As considerações pessoais do poeta

            O poema épico de Camões destina-se a celebrar e a glorificar o povo português, em especial os heróis que tornaram a Pátria grande, a partir da viagem de Vasco da Gama à Índia. No entanto, o poeta, homem lúcido e experiente, demonstra, em diversos momentos, o seu desencanto e o seu pessimismo face a uma pátria em crise, “mergulhada numa austera, apagada e vil tristeza”. Este facto justifica-se se tivermos presente que Os Lusíadas foram publicados 74 anos após a viagem de Vasco da Gama, num momento em que o Império português se encontrava já em decadência e pressagiava um futuro negro.
            As reflexões apresentam uma estrutura semelhante, resultante do facto de surgirem, regra geral, no final dos cantos e após um acontecimento que os motiva. Para além disso, a linguagem é característica de um discurso judicativo (expressão de juízos de valor) e valorativo (expressão de juízos críticos e subjetivos) que se traduz no uso de adjetivação valorativa, frases exclamativas e apelativas, interrogações retóricas, interjeições, construções negativas, anáforas, apóstrofes e enumerações.
            Nas palavras de Zaida Braga e Auxilia Ramos, «Estes momentos constituem não só um reflexo da mentalidade do homem renascentista (pela sagacidade e análise crítica evidenciada), mas também contêm (pela intemporalidade que veiculam) uma intenção didática e interventiva.
            Com efeito, o espírito humanista de Camões não podia subestimar uma meditação sobre os valores, baseada nas suas experiências de vida e nas suas preocupações. É assim que, num texto de natureza épica, somos regularmente confrontados com momentos de reflexão e intervenção que desinstalam o leitor.»
            Resumindo, o poema procura cantar a grandeza do passado de Portugal e dos portugueses, um pequeno povo que “deu novos mundos ao mundo”, que dilatou a fé cristã, que abriu novos rumos ao conhecimento, mas fá-lo estabelecendo um contraste com o presente.

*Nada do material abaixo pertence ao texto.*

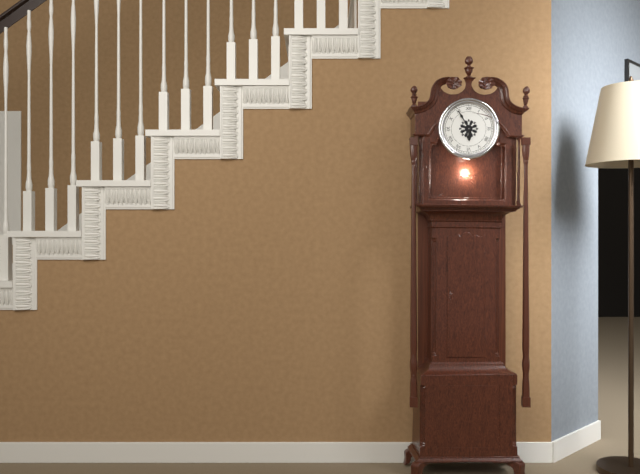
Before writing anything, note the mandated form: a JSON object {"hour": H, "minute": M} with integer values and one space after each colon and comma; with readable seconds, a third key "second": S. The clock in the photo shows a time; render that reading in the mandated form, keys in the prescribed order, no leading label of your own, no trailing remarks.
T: {"hour": 5, "minute": 55}
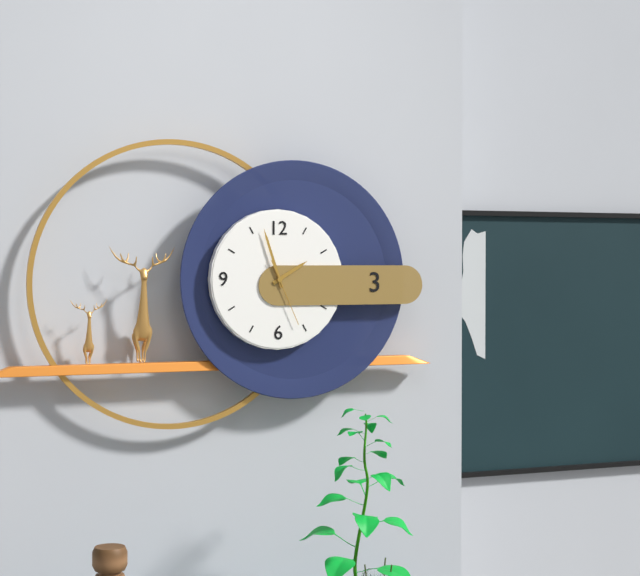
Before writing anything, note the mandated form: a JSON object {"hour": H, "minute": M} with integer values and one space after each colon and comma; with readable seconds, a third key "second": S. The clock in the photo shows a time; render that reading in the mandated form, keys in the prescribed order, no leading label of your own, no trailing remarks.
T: {"hour": 1, "minute": 57, "second": 26}
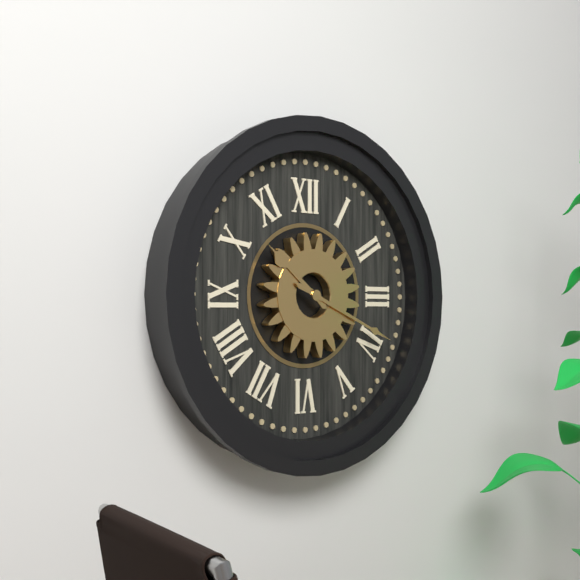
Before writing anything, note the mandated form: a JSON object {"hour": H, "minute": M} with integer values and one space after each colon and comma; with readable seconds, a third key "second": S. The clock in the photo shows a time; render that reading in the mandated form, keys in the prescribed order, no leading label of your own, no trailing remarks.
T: {"hour": 10, "minute": 19}
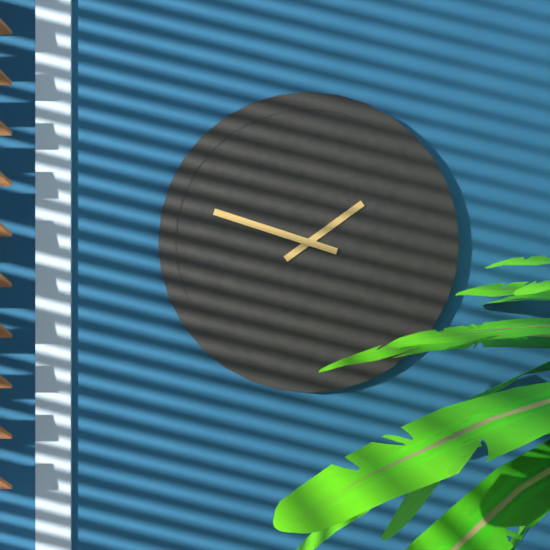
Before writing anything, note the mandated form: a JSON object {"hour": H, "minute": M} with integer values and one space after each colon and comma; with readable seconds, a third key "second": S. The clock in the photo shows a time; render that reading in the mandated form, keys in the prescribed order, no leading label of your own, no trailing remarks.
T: {"hour": 1, "minute": 48}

De facto, ao cantar os feitos e os heróis do passado, Camões procura mostrar aos portugueses do seu tempo a sua falta de grandeza e, em simultâneo, procura incentivar D. Sebastião a conduzir o reino a um futuro de novas glórias, que se oferece para cantar.

            As reflexões são as seguintes:

. Canto I (105-106) – Reflexão sobre a fragilidade da condição humana:
. Acontecimento motivador da reflexão: a chegada da armada portuguesa a Mombaça, após a superação das armadilhas preparadas por Baco;
. Camões alude aos perigos que os portugueses enfrentarão durante a viagem, provenientes de enganos, ciladas e traições, bem como de guerras e tempestades;
. Reflete sobre a insegurança e a fragilidade da vida / condição humana;
. Note-se que esta reflexão surge no final do canto I, isto é, num momento em que os navegadores ainda têm um longo e difícil caminho a percorrer.

. Canto III (142-143) – Reflexão sobre a importância e o poder do amor:
. Acontecimento motivador: os amores de D. Inês de Castro e D. Pedro e de D. Fernando e D. Leonor Teles;
. Camões reflete sobre o poder do amor, que todos toca e transforma.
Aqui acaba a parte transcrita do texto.